Wir sollten durch Tanzen lernen.


[1] http://wikileaks.org/Transcript-Meeting-Assange-Schmidt

[2] Resmi Görüş war eine Publikation mit insgesamt drei Ausgaben, initiiert, herausgegeben und mit vielen Texten von Vasıf Kortun. Sie wurde später in ein Blog umgewandelt: http://resmigorus.blogspot.com/ and http://www.anibellek.org/.

[3] 2003: B-Fact: Back Sea/ Baltic Sea/ Barents Sea, initiiert von Huseyin Alptekin, Bilgi Atelier 111, Istanbul, Türkei.

[4] 2002: Under the Beach: The Pavement, Istanbul Museum of Contemporary Art Project [2001–2004] kuratiert von Halil Altindere-Vasif Kortun, Istanbul, Türkei.

[5] Hüseyin B. Alptekin gründete die Sea Elephant Travel Agency als visuelles und performatives Kunstlabor, das vor allem mit Interaktionen zu den vielfältigen Völkern und Kulturen in der Region des Schwarzen Meers arbeitet.

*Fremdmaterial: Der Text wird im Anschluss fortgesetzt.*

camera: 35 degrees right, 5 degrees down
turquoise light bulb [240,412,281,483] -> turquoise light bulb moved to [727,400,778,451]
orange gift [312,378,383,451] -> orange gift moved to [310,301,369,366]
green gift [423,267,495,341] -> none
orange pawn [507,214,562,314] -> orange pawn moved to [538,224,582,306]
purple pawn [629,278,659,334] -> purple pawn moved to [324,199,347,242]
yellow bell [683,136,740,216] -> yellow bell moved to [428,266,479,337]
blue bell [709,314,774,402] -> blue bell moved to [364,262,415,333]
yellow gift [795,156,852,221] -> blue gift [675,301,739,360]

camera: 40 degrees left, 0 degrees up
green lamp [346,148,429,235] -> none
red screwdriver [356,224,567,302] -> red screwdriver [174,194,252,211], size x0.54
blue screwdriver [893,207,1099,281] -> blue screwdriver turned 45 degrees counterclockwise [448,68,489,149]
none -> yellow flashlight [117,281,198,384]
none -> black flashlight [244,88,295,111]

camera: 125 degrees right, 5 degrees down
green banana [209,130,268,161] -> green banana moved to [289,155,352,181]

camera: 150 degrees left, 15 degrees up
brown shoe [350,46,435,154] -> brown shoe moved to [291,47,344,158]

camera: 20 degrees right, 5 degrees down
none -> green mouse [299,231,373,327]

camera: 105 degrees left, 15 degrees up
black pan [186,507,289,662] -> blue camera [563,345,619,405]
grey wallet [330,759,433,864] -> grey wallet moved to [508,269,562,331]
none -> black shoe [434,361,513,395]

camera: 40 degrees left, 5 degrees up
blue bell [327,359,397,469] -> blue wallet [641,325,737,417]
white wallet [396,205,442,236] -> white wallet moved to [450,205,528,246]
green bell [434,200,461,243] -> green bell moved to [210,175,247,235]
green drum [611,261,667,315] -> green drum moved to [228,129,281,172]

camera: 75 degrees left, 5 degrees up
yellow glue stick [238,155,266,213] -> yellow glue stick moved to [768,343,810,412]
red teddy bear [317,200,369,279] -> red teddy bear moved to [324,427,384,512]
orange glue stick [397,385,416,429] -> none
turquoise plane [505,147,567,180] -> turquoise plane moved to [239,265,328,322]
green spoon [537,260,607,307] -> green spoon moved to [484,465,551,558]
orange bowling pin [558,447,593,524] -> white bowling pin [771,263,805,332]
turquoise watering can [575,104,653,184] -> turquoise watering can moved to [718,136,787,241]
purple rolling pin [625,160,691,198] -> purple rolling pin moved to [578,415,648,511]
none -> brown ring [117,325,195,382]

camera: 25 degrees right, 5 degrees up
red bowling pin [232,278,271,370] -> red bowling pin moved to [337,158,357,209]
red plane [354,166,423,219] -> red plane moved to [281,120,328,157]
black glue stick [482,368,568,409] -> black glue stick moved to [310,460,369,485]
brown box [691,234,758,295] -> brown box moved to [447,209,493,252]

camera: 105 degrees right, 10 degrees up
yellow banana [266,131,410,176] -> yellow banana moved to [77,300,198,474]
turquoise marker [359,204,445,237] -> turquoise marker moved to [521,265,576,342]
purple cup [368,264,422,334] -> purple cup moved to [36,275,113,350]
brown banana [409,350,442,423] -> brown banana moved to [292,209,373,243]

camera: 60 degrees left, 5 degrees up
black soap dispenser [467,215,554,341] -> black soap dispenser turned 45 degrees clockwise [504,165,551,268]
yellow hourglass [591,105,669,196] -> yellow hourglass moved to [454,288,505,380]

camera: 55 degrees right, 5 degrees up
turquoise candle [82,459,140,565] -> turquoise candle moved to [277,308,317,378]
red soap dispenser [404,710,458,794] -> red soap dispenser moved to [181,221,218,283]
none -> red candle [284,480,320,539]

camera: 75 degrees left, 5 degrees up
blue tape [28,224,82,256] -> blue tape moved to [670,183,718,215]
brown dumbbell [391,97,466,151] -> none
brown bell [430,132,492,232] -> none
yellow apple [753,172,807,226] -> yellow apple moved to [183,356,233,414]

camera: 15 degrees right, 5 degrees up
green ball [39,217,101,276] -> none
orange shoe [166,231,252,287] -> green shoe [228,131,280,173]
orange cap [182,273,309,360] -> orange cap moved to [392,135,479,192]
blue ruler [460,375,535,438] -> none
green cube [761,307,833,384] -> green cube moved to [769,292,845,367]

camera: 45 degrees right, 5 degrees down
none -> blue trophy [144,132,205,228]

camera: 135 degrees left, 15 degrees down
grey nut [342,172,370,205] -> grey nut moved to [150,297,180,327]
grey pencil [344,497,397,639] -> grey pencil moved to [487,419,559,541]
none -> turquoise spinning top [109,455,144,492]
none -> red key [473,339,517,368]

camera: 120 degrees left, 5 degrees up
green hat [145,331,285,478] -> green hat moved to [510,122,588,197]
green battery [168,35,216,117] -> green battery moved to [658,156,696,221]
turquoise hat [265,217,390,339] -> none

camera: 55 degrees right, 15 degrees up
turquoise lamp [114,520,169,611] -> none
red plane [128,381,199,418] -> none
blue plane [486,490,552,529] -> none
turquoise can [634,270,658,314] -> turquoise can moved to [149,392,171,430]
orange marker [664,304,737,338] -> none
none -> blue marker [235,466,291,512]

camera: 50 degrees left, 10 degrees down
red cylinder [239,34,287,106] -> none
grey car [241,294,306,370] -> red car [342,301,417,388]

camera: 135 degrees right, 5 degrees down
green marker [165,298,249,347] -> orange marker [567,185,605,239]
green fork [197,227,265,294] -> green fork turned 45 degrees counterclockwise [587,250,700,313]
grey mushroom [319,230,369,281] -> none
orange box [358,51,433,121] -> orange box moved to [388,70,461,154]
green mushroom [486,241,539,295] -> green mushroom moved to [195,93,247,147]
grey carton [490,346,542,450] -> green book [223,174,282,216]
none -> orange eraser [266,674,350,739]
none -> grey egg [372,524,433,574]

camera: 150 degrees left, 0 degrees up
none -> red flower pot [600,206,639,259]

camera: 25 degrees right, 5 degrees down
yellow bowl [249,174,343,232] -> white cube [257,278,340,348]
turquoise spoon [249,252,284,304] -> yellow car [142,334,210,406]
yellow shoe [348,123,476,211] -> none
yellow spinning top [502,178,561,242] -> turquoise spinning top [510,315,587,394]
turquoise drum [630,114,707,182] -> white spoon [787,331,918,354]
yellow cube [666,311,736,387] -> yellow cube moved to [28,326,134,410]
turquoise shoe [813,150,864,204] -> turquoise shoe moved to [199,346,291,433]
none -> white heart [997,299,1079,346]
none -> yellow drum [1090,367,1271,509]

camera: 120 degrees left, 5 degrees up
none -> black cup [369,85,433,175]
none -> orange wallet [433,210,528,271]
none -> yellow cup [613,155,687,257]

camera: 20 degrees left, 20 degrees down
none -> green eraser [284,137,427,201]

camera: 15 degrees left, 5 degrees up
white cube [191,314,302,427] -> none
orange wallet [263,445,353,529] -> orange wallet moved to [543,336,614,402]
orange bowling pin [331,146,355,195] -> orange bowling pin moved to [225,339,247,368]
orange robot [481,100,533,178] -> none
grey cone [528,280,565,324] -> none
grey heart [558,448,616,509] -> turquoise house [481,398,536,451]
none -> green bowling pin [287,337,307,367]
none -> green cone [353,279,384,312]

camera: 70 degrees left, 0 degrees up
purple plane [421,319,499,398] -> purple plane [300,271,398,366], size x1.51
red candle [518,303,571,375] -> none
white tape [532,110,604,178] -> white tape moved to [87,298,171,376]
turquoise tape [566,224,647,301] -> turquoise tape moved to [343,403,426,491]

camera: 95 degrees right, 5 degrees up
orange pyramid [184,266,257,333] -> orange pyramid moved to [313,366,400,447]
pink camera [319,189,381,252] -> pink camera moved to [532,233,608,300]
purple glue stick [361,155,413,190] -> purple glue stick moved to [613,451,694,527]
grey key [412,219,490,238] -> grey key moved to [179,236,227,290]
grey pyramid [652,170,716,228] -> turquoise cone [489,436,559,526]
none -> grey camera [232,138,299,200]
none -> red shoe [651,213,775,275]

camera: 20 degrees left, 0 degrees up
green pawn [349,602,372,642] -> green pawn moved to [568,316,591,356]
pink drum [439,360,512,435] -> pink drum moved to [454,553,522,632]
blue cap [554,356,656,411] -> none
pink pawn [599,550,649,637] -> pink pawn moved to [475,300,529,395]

[6] Der Rest des Textes ist ein Auszug aus einem unveröffentlichten Interview für das Muhtelif Journal, Istanbul.


Elmas Deniz

Geboren 1981 in Bergama, lebt und arbeitet in İstanbul. Neben ihren künstlerischen Praktiken ist sie eine Schriftstellerin und Initiatorin verschiedener, von KünstlerInnen organisierter Initiativen und selbst organisierter Strukturen. Gründerin der Merkezkaç publications, Herausgeberin der Mental Space Series des Sanat Dunyamız Magazins. Sie gehörte zu den GründerInnen und war Projektkoordinatorin der K2 Artist Initiative zwischen 2004–2007 in İzmir. Sie interessiert sich für globale Machtstrukturen, Kontrolle durch den Staat, Urbanismus, die Wirtschaft und Globalisierung, wie dies auch in ihrer organisatorischen und künstlerischen Praxis deutlich wird.